Page-level text extractions
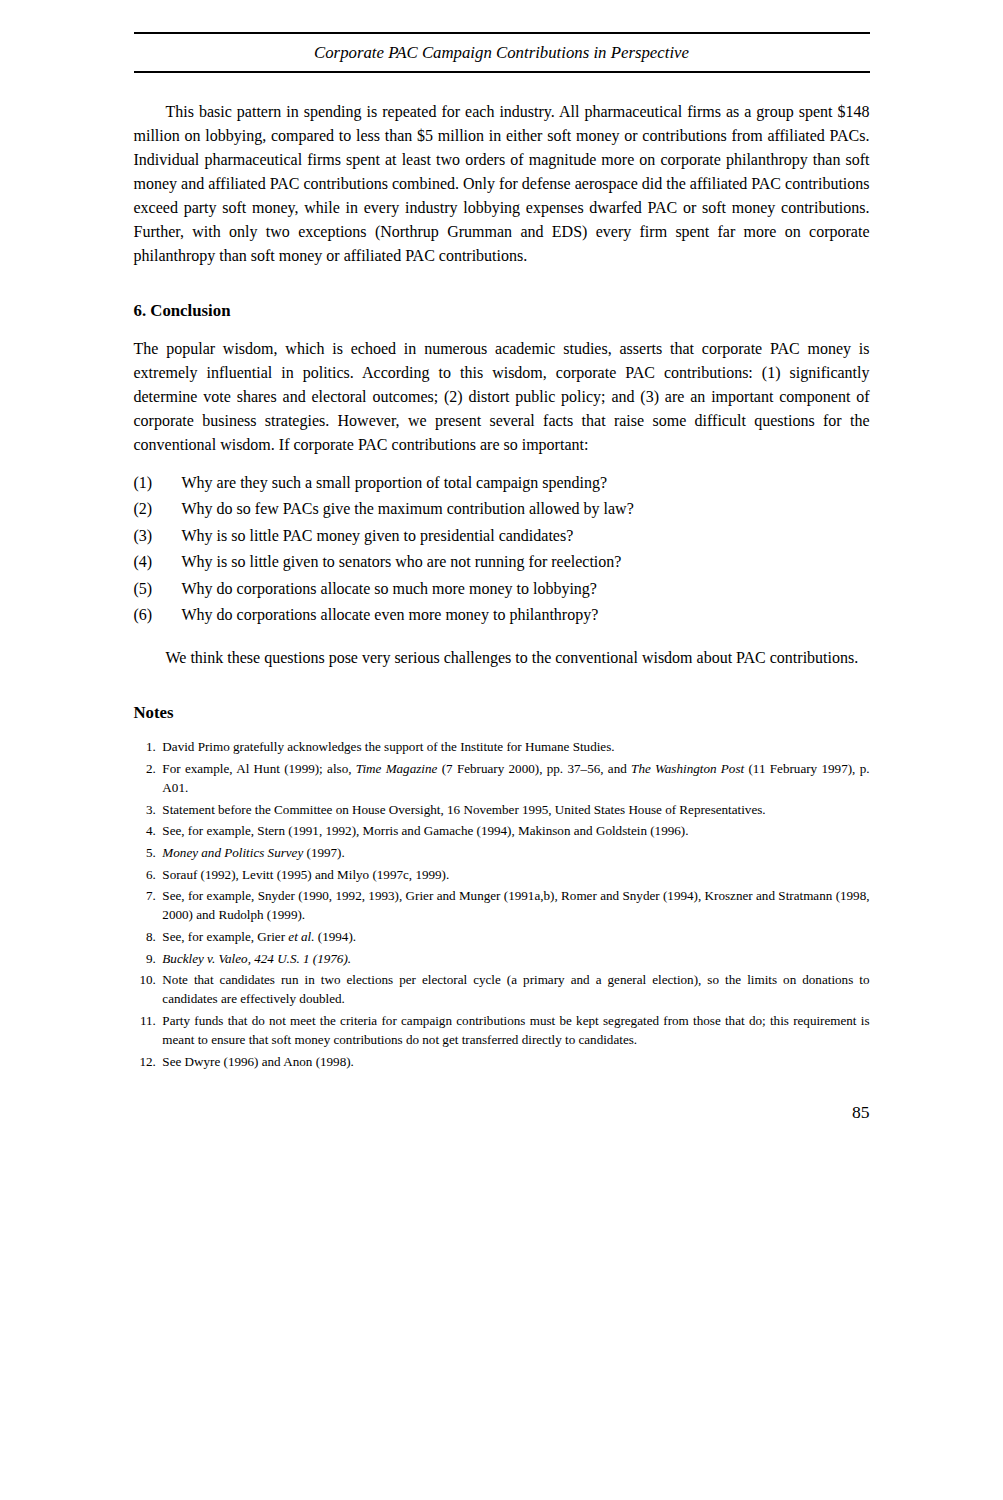Corporate PAC Campaign Contributions in Perspective
This basic pattern in spending is repeated for each industry. All pharmaceutical firms as a group spent $148 million on lobbying, compared to less than $5 million in either soft money or contributions from affiliated PACs. Individual pharmaceutical firms spent at least two orders of magnitude more on corporate philanthropy than soft money and affiliated PAC contributions combined. Only for defense aerospace did the affiliated PAC contributions exceed party soft money, while in every industry lobbying expenses dwarfed PAC or soft money contributions. Further, with only two exceptions (Northrup Grumman and EDS) every firm spent far more on corporate philanthropy than soft money or affiliated PAC contributions.
6. Conclusion
The popular wisdom, which is echoed in numerous academic studies, asserts that corporate PAC money is extremely influential in politics. According to this wisdom, corporate PAC contributions: (1) significantly determine vote shares and electoral outcomes; (2) distort public policy; and (3) are an important component of corporate business strategies. However, we present several facts that raise some difficult questions for the conventional wisdom. If corporate PAC contributions are so important:
(1) Why are they such a small proportion of total campaign spending?
(2) Why do so few PACs give the maximum contribution allowed by law?
(3) Why is so little PAC money given to presidential candidates?
(4) Why is so little given to senators who are not running for reelection?
(5) Why do corporations allocate so much more money to lobbying?
(6) Why do corporations allocate even more money to philanthropy?
We think these questions pose very serious challenges to the conventional wisdom about PAC contributions.
Notes
1. David Primo gratefully acknowledges the support of the Institute for Humane Studies.
2. For example, Al Hunt (1999); also, Time Magazine (7 February 2000), pp. 37–56, and The Washington Post (11 February 1997), p. A01.
3. Statement before the Committee on House Oversight, 16 November 1995, United States House of Representatives.
4. See, for example, Stern (1991, 1992), Morris and Gamache (1994), Makinson and Goldstein (1996).
5. Money and Politics Survey (1997).
6. Sorauf (1992), Levitt (1995) and Milyo (1997c, 1999).
7. See, for example, Snyder (1990, 1992, 1993), Grier and Munger (1991a,b), Romer and Snyder (1994), Kroszner and Stratmann (1998, 2000) and Rudolph (1999).
8. See, for example, Grier et al. (1994).
9. Buckley v. Valeo, 424 U.S. 1 (1976).
10. Note that candidates run in two elections per electoral cycle (a primary and a general election), so the limits on donations to candidates are effectively doubled.
11. Party funds that do not meet the criteria for campaign contributions must be kept segregated from those that do; this requirement is meant to ensure that soft money contributions do not get transferred directly to candidates.
12. See Dwyre (1996) and Anon (1998).
85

» **WORK TO COMPLETE**
Scan the records above for the word "candidates" and return every line where it occurs.

» **TASK RESPONSE**
(3) Why is so little PAC money given to presidential candidates?
10. Note that candidates run in two elections per electoral cycle (a primary and a general election), so the limits on donations to candidates are effectively doubled.
11. Party funds that do not meet the criteria for campaign contributions must be kept segregated from those that do; this requirement is meant to ensure that soft money contributions do not get transferred directly to candidates.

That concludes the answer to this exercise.